Sunday, January 09, 2005

Brzezinski on what it would take to "win" in Iraq

The New York Times > Opinion > Maureen Dowd: Defining Victory Down
Mr. Scowcroft appeared at the New America Foundation with Zbigniew Brzezinski, Jimmy Carter's national security adviser, who declared the Iraq war a moral, political and military failure. If we can't send 500,000 troops, spend $500 billion and agree to resume the draft, then the conflict should be 'terminated,' he said, adding that far from the Jeffersonian democracy Mr. Bush extols, the most we can hope for is a Shiite-controlled theocracy.

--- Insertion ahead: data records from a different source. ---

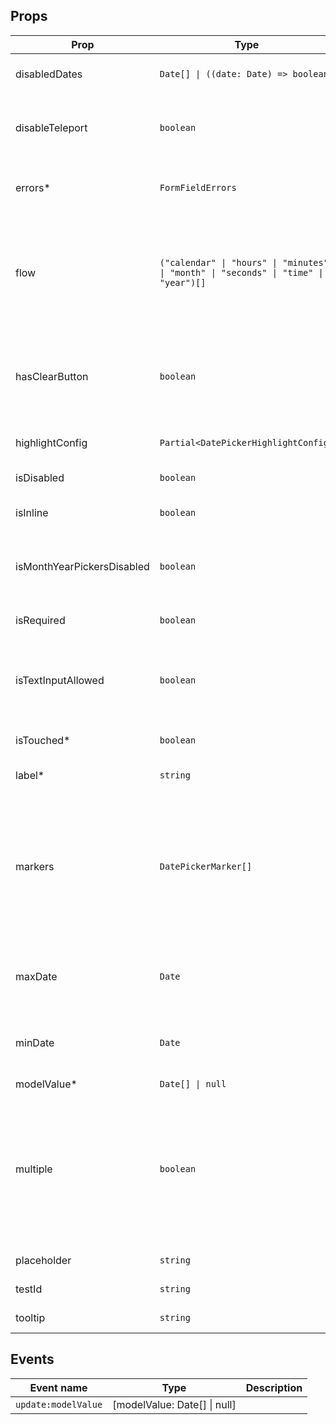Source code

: <!-- This file is automatically generated, do not edit manually. -->

<script setup>
import FormWeekPickerPlayground from './FormWeekPickerPlayground.vue'
</script>

<FormWeekPickerPlayground />

## Props

| Prop | Type | Description | Default |
| ---- | ---- | ----------- | ------- |
| disabledDates | `Date[] \| ((date: Date) => boolean)` | Disable specific dates. |  |
| disableTeleport | `boolean` | Disable teleporting the datepicker to the body. | `false` |
| errors* | `FormFieldErrors` | The errors associated with the input. |  |
| flow | `("calendar" \| "hours" \| "minutes" \| "month" \| "seconds" \| "time" \| "year")[]` | Define the selecting order. Position in the array will specify the execution step. |  |
| hasClearButton | `boolean` | Add a clear icon to the input field where you can set the value to null. | `false` |
| highlightConfig | `Partial<DatePickerHighlightConfig>` | Specify highlighted dates. |  |
| isDisabled | `boolean` | Disables the input. | `false` |
| isInline | `boolean` | Whether the input is inline. | `false` |
| isMonthYearPickersDisabled | `boolean` | If true, removes the month and year picker. | `false` |
| isRequired | `boolean` | Whether the input is required. | `false` |
| isTextInputAllowed | `boolean` | When true, will try to parse the date from the user input. | `false` |
| isTouched* | `boolean` | Whether the input is touched. |  |
| label* | `string` | The label of the input. |  |
| markers | `DatePickerMarker[]` | Add markers to the specified dates with (optional) tooltips. For color options, you can use any css valid color. |  |
| maxDate | `Date` | All dates after the given date will be disabled. |  |
| minDate | `Date` | All dates before the given date will be disabled. |  |
| modelValue* | `Date[] \| null` |  |  |
| multiple | `boolean` | Allow selecting multiple single dates. When changing time, the latest selected date is affected. | `false` |
| placeholder | `string` | Placeholder of the input. |  |
| testId | `string` | The test id of the input. |  |
| tooltip | `string` | The tooltip of the input. |  |


## Events

| Event name | Type | Description |
| ---------- | ---- | ----------- |
| `update:modelValue` | [modelValue: Date[] \| null] |  |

The Iraqi election that was meant to be the solution to the problem - like the installation of a new Iraqi government and the transfer of sovereignty and all the other steps that were supposed to make things better - may actually be making things worse. The election is going to expand the control of the Shiite theocrats, even beyond what their numbers would entitle them to have, because of the way the Bush team has set it up and the danger that if you're a Sunni, the vote you cast may be your last.

In the entire history of the United States, has any president made a greater mistake? No, not the invasion of Iraq. Bushe's mistakes are the people he trusts, his rejection of contrary council, and a fundamental belief that his will is somehow favored by God. It is those things that led to the failure to secure the occupation, and now has made "winning" extraordinarily unlikely.

My only consolation is that Kerry would have had the same choice. Either admit defeat, or renew the draft.